Frente a ello, queremos construir un espacio de pensamiento y de acción en el que del plantearse preguntas surja la sorpresa, la curiosidad y el placer de aprender con los otros. La construcción de sentido es el motor de todo aprendizaje y vector de emancipación individual y colectiva.
– La convicción de que la competencia es fuente de motivación, que incita al aprendizaje, que justifica los esfuerzos y sacrificios, separando placer y trabajo.
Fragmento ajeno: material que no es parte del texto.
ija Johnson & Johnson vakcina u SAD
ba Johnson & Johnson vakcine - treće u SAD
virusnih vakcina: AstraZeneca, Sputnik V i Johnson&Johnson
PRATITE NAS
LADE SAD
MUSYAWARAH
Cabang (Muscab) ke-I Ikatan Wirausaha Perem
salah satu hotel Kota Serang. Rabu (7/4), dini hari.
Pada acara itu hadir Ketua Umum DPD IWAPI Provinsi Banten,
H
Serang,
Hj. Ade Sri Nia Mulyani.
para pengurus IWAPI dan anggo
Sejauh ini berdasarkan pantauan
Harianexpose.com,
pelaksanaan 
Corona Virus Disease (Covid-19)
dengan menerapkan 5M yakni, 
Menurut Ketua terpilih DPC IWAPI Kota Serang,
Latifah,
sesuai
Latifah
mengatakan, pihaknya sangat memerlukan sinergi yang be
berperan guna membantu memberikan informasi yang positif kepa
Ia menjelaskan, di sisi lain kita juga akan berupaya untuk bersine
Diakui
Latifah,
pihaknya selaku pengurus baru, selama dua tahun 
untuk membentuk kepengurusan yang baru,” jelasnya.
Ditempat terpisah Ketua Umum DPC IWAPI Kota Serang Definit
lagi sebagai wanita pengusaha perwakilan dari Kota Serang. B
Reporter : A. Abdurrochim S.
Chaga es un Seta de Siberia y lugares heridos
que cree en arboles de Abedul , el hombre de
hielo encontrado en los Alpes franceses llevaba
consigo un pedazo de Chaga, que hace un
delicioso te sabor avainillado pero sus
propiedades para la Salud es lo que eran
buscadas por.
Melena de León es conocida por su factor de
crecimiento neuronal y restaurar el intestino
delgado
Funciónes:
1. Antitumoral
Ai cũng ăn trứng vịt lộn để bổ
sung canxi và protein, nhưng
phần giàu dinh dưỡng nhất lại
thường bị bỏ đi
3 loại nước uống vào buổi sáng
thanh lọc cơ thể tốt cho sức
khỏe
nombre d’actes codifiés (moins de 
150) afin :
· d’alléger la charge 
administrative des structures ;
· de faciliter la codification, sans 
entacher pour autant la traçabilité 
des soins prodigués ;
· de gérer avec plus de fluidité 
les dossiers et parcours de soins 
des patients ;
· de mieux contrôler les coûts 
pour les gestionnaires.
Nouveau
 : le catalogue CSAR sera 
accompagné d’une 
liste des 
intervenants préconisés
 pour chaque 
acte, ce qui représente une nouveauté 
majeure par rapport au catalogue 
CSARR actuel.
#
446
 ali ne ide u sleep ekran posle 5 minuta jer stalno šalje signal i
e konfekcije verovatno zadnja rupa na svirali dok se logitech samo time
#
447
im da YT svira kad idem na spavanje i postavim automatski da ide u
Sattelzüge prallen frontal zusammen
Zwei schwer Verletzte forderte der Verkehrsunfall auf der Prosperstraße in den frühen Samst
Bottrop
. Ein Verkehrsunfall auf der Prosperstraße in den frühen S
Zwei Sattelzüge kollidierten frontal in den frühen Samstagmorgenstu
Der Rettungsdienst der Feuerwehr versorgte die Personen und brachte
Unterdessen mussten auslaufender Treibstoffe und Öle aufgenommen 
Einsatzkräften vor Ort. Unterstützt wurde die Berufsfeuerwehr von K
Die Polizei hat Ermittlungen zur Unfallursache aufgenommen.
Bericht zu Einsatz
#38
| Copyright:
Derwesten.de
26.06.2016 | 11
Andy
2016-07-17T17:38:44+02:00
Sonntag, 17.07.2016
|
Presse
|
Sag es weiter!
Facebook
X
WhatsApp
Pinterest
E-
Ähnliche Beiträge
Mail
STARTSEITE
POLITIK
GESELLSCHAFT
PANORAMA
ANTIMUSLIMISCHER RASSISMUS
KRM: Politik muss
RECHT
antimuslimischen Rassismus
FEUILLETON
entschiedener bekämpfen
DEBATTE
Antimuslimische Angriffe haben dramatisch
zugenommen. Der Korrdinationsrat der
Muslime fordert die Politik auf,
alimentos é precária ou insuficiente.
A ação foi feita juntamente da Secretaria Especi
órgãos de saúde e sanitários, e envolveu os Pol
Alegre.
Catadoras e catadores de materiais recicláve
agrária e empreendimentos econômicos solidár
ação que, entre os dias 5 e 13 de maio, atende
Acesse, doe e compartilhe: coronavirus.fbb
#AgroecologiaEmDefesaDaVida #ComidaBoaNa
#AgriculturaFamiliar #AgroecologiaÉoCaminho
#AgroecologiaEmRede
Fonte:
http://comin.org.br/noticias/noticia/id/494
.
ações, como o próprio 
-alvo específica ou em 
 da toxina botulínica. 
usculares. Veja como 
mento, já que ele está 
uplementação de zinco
Lejos de cualquier deseo de estandarización queremos, gracias a la cooperación, reunir placer y trabajo, favorecer los hallazgos, tener en cuenta la experiencia de cada cual, cultivar la empatía.
– El sistema de selección que, orientando las actividades de los alumnos hacia la obtención de buenas notas antes que hacia la adquisición y consolidación de los saberes, pone en competición a los que aprenden y lleva a puntos muertos, tanto a los alumnos que proceden de los entornos más populares como a la democracia.
Es apremiante ya distinguir control y evaluación. Volver a pensar la evaluación, entendida como construcción de sentido, a partir del análisis de los caminos andados y los que están por andar; despertar el espíritu crítico; crear situaciones de aprendizaje que permitan a los docentes, padres y alumnos constatar el poder formativo del trabajo hecho en un clima de confianza y sin miedo a ser juzgados; apreciar y favorecer los esfuerzos de los que aprenden.
Es urgente ahora, con la fuerza de estas tomas de conciencia y convicciones, transformar nuestras constataciones y nuestras propuestas en actos.
Ambición para la Escuela
Utopía en actos
Necesitamos, para todos, una Escuela ambiciosa, la Escuela de la inteligencia y de la igualdad.
Una Escuela de lo razonable y del realismo: llamamiento a la razón frente al desastre humano actual, llamamiento al realismo para enfrentar los saberes y prácticas en los que apoyarse para hacerla real, contando también con las fuerzas que ya se expresan y sólo piden implicarse aún más en esta utopía común, tanto en lo que se refiere a los aprendizajes como a la construcción ciudadana.
Una Escuela que aliente y promueva la curiosidad, el humor, lo insólito, los encuentros imprevistos, la creación, el empujón intelectual, la perturbación generadora de nuevos descubrimientos que garantice la seguridad para sobrepasar el miedo, aceptar lo difuso, la incertidumbre más que los dogmas; y construir el deseo de aprender, siempre, de hacerse preguntas, de confrontarlas a las de los demás, de resistir a las dominaciones.
Una Escuela que proponga retos, problemas que resolver, dificultades que superar: lo que merece que uno movilice la energía, la inteligencia y la humanidad, porque el esfuerzo es entonces promesa de puertas que se abren, de superaciones inesperadas, de ciencias renovadas, de habilidades ignoradas, de aventuras insospechadas, de emancipación adivinada.
Una Escuela que no jerarquice los objetos que enseña, que niegue el cisma entre lo manual y lo intelectual y sepa, al contrario, poner de relieve, en cada práctica, el pensamiento humano actuando. Una Escuela que no esterilice los saberes en nombre de una supuesta neutralidad, sino que alumbre a los estudiantes acerca de la naturaleza polémica de toda ruptura en el ámbito del pensamiento y del saber.
Una Escuela del saber compartido, de la alegría de aprender y de construir juntos, de incorporarse a la aventura de los que nos precedieron, hacerse un lugar en lo que viene, el mundo que juntos transformamos y construimos.
Una Escuela del Todos capaces que postula e instaura la excelencia de cada cual, por medio de la cooperación, la ayuda mutua y la exigencia. Una Escuela de la igualdad, no de palabras sino de hecho.
Construir esta Escuela ambiciosa, de la inteligencia y de la igualdad, es responsabilidad nuestra.